_TEXTO DE LECTURA_
________________________________________
En un tono análogo al de Marcio Goldman, Alejandro Fujigaki Lares echa mano de una traducción de las teorías y de las prácticas nativas para dar cuenta de problemas más amplios y, mediante el proceso dialógico implicado en dicha traducción, evidenciar las redes cosmopolíticas que constituyen el saber antropológico e histórico. Sin duda, los pueblos amerindios saben como lidiar con los fines del mundo, y con los fines de civilizaciones, aunque no lo deseen y pese a que sea una carga lamentable, tienen mucha experiencia con este tema (Bold 2019). Por ejemplo, el activismo ecológico de los wixarika de los que nos habla Johannes Neurath (2018) no busca “salvar el planeta”, sino defender las condiciones para crearlo o inventarlo.

Quizá esta podría ser una buena razón para acercarnos nuevamente a ellos y preguntarnos, como lo hizo Pierre Clastres, “¿Cómo abrir espacio para los otros?” (2015: 89). Y abrir espacio para los otros, como advirtió Viveiros de Castro, no significa tomarlos como modelos o hacerlos nuestras “víctimas” o “nuestros” redentores. Posiblemente, siguiendo de cerca a Clastres, sea pertinente imaginar nuestro oficio de antropólogos o de historiadores como un trabajo capaz de elucidar las condiciones de autodeterminación ontológica de los Otros, “lo que significa, entre otras cosas, reconocerles una consistencia sociopolítica propia, y, en cuanto tal, no transferible para nuestro mundo como si fuera la receta hace mucho tiempo perdida de la felicidad eterna universal” (Viveiros de Castro 2015: 318). Para mantener un diálogo con aquellos pueblos, con aquellos Otros que han vivido repetidas veces el fin del mundo, entonces es necesaria la cosmopolítica.
________________________________________
Datos del texto extraído de las páginas:
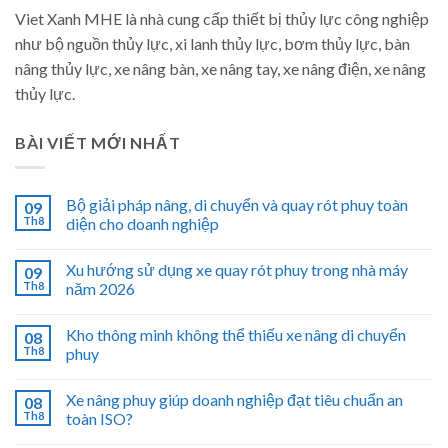
Viet Xanh MHE là nhà cung cấp thiết bị thủy lực công nghiệp
như bộ nguồn thủy lực, xi lanh thủy lực, bơm thủy lực, bàn
nâng thủy lực, xe nâng bàn, xe nâng tay, xe nâng điện, xe nâng
thủy lực.
BÀI VIẾT MỚI NHẤT
Bộ giải pháp nâng, di chuyển và quay rót phuy toàn
09
Th8
diện cho doanh nghiệp
Xu hướng sử dụng xe quay rót phuy trong nhà máy
09
Th8
năm 2026
Kho thông minh không thể thiếu xe nâng di chuyển
08
Th8
phuy
Xe nâng phuy giúp doanh nghiệp đạt tiêu chuẩn an
08
Th8
toàn ISO?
________________________________________
_EJERCICIO_
Responde estas preguntas a partir del texto sobre la cosmopolítica:
(a) ¿Qué busca defender el activismo ecológico de los wixarika en lugar de "salvar el planeta"?
(b) ¿Qué pregunta planteó Pierre Clastres?
(c) ¿Qué es necesario para mantener un diálogo con los pueblos que han vivido repetidas veces el fin del mundo?
Los datos no tienen relación con el texto.

_RESPUESTA_
(a) Las condiciones para crear o inventar el planeta.
(b) "¿Cómo abrir espacio para los otros?"
(c) La cosmopolítica.